Work to be completed: Return all of the records below word for word, leaving out the pictures.

Task data:
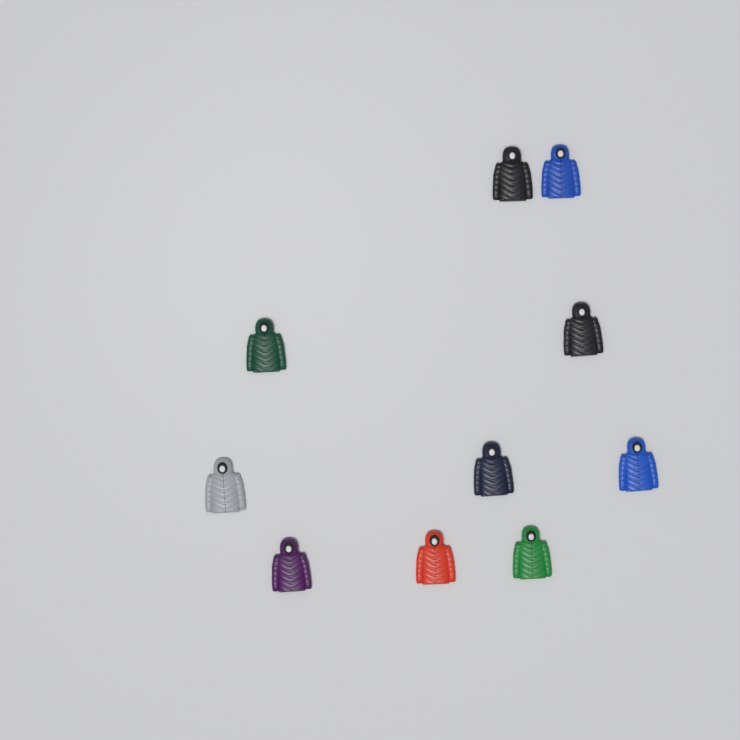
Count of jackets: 10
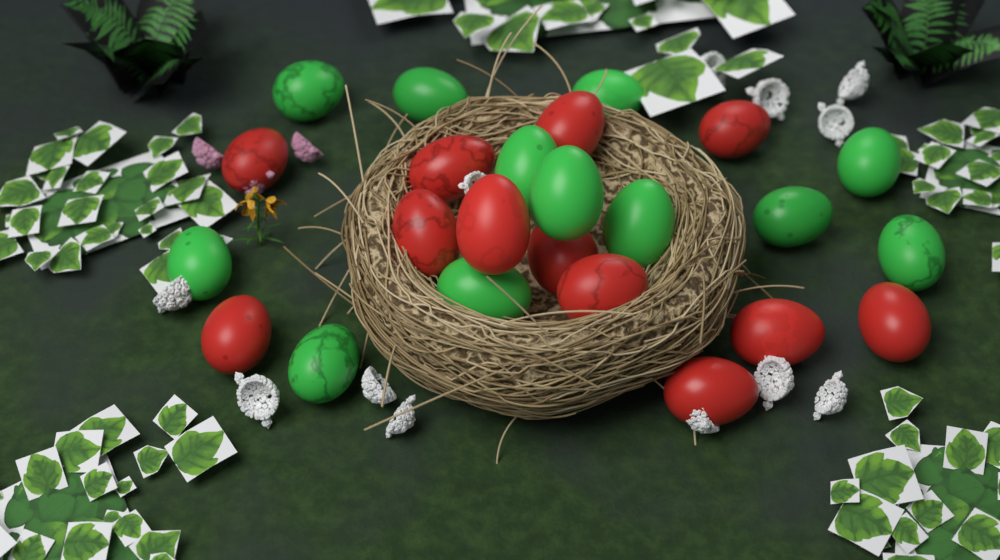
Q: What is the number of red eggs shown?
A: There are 12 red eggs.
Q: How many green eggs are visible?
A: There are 12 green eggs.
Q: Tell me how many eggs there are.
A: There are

Exercise solution:
Count of jackets: 10
Q: What is the number of red eggs shown?
A: There are 12 red eggs.
Q: How many green eggs are visible?
A: There are 12 green eggs.
Q: Tell me how many eggs there are.
A: There are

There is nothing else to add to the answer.